Chart understanding data –
# # # # #

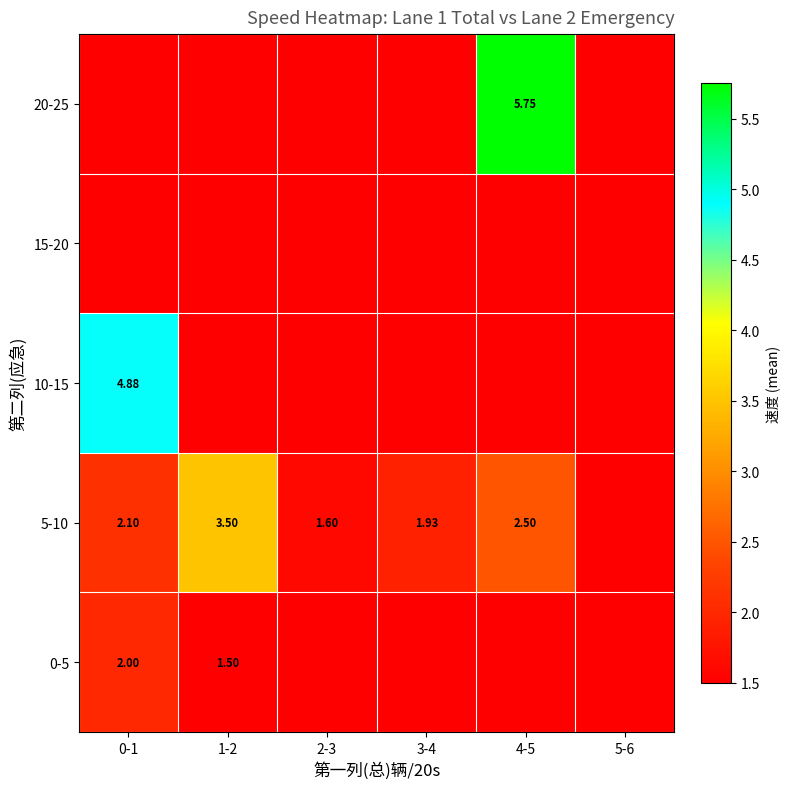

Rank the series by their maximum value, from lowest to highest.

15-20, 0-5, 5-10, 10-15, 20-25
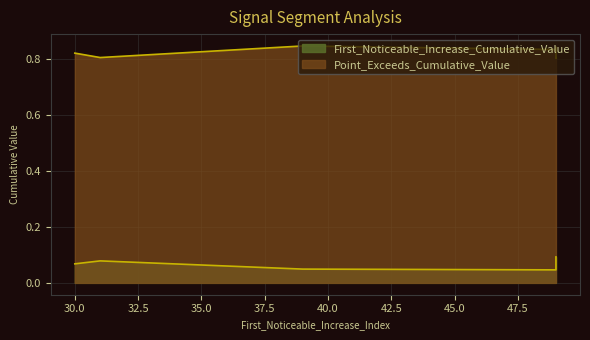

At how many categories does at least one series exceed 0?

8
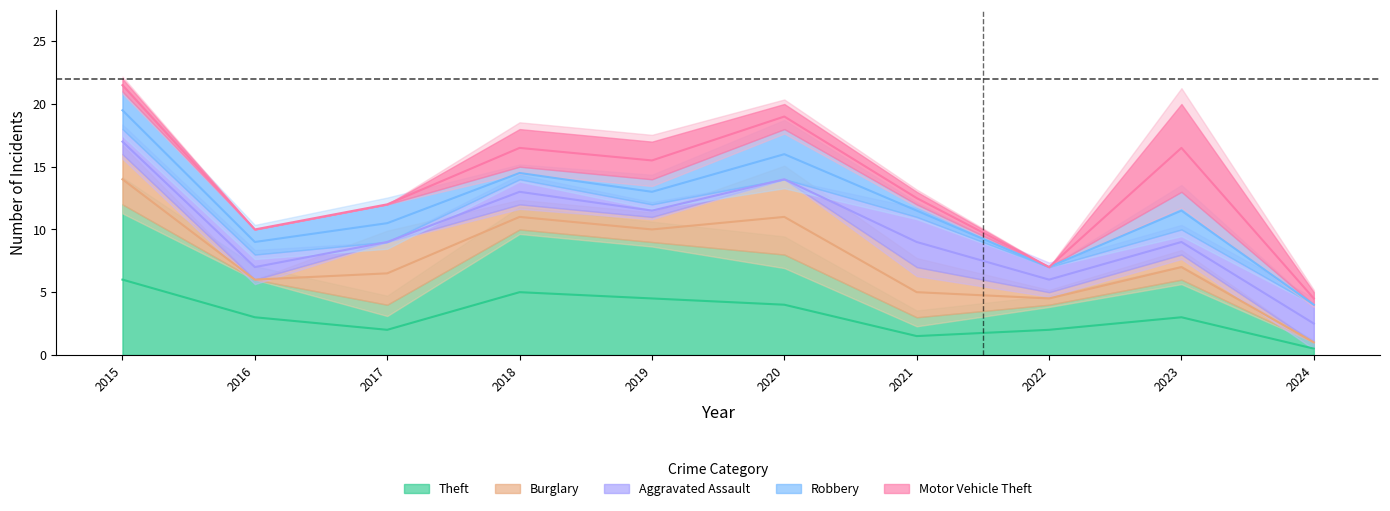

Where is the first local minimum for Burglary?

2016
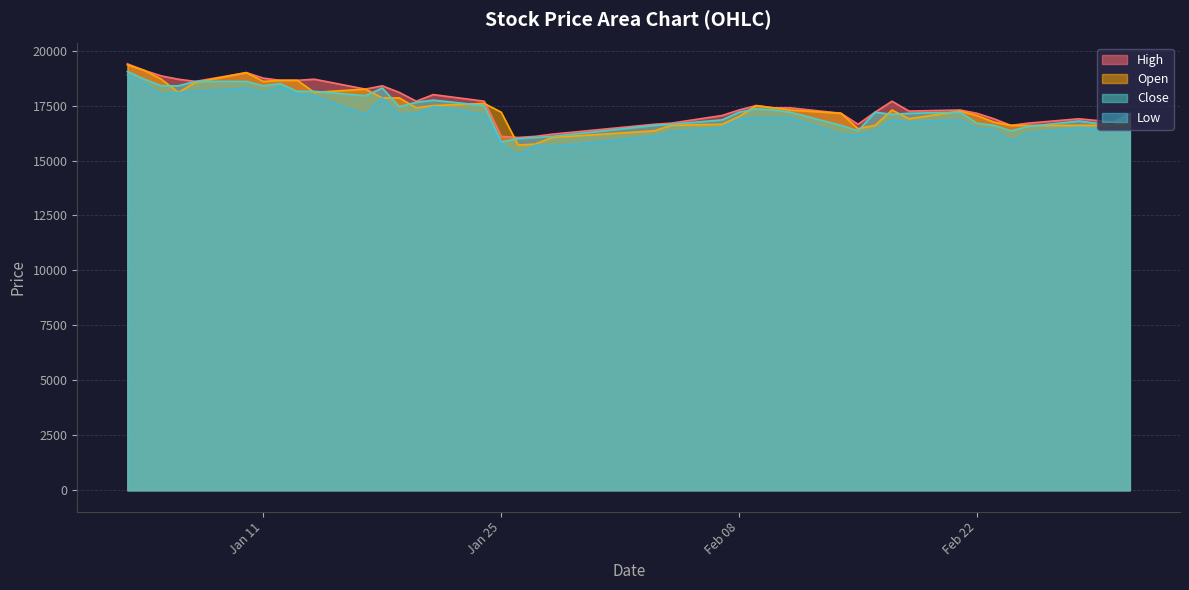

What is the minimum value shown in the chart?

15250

# # # # #

Requirement –
Extract every line of the listing above that contains the string "value", treating uppercase and lowercase letters as distinct.

Answer to this task –
Rank the series by their maximum value, from lowest to highest.
What is the minimum value shown in the chart?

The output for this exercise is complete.